GIVEN TEXT:
*** Block opens ***

PL

Becoming more core

Retail & leisure
Atrium European Real Estate, which has recently been through some extensive changes, including the appointment of a new CEO for both the Group and for Atrium Poland, has got its appetite back for growth. Its top management spoke to us about where the company is heading

Rafał Ostrowski, ‘Eurobuild CEE’: How is AERE doing at this turning point in its history, when the company’s leadership has just changed?

Josip Kardun, CEO of AERE: Firstly, the unique thing about Atrium is that it is the only listed company focusing purely on Central and Eastern European retail property markets that holds an investment grade credit rating. What does this mean? It means that we have a ‘-BBB’ rating with a ‘stable’ outlook according to Fitch and Standard and Poor’s. We finance ourselves on a couple of markets at the corporate level. I think there is no other company that does this in the CEE region, especially in our core markets – Poland, the Czech Republic and

Slovakia. The company is extremely financially robust if you look at our figures. The portfolio we have comes to over EUR 3 bln of real estate, currently with EUR 2.7 bln of cash flow producing assets. The cash flow this is producing will grow with our latest acquisitions and we want to continue along that path. We have also reduced the cost of our debt. Last year we raised EUR 350 mln from a bond with a seven-year duration at 4 pct interest, this year we raised a bond with an eight-year duration at 3.65 pct interest. So even though we are exposed to the Central and Eastern European market we have these very good conditions, mainly because of the trust of capital markets and in the management quality and the execution of the quality of the company.

*** Block closes ***

In the Atrium interview, why does the company have "these very good conditions" despite its exposure to the Central and Eastern European market? Answer in one to three sentences.

SOURCE DATA:
*** Block opens ***

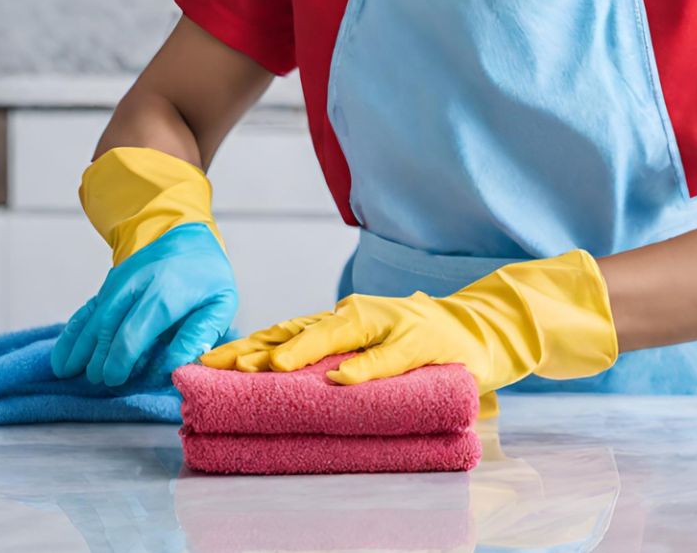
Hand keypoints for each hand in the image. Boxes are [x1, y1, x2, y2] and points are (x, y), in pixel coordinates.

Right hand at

*** Block closes ***

RESPONSE BOX: The company has these conditions mainly because capital markets trust it. That trust extends to the quality of its management and to how the company is run.